ASSIGNMENT
A verbatim copy of all the data is required, minus any images.

☆ ☆ ☆ ☆ ☆

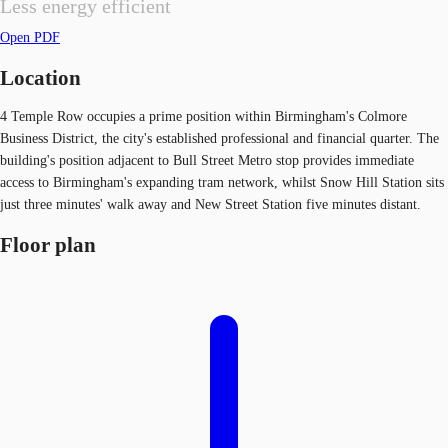
Less energy efficient
Open PDF
Location
4 Temple Row occupies a prime position within Birmingham's Colmore
Business District, the city's established professional and financial quarter. The
building's position adjacent to Bull Street Metro stop provides immediate
access to Birmingham's expanding tram network, whilst Snow Hill Station sits
just three minutes' walk away and New Street Station five minutes distant.
Floor plan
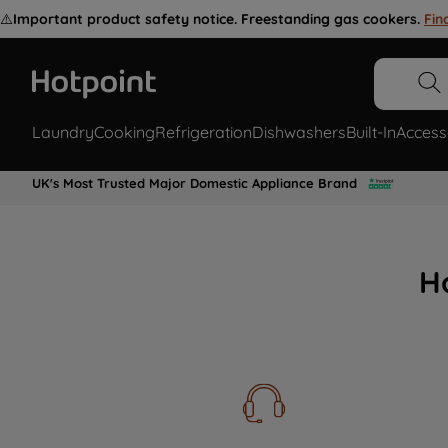
⚠️
Important product safety notice. Freestanding gas cookers.
Fin
Laundry
Cooking
Refrigeration
Dishwashers
Built-In
Access
UK's Most Trusted Major Domestic Appliance Brand
H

☆ ☆ ☆ ☆ ☆

ANSWER SPACE
Less energy efficient
Open PDF
Location
4 Temple Row occupies a prime position within Birmingham's Colmore
Business District, the city's established professional and financial quarter. The
building's position adjacent to Bull Street Metro stop provides immediate
access to Birmingham's expanding tram network, whilst Snow Hill Station sits
just three minutes' walk away and New Street Station five minutes distant.
Floor plan
⚠️
Important product safety notice. Freestanding gas cookers.
Fin
Laundry
Cooking
Refrigeration
Dishwashers
Built-In
Access
UK's Most Trusted Major Domestic Appliance Brand
H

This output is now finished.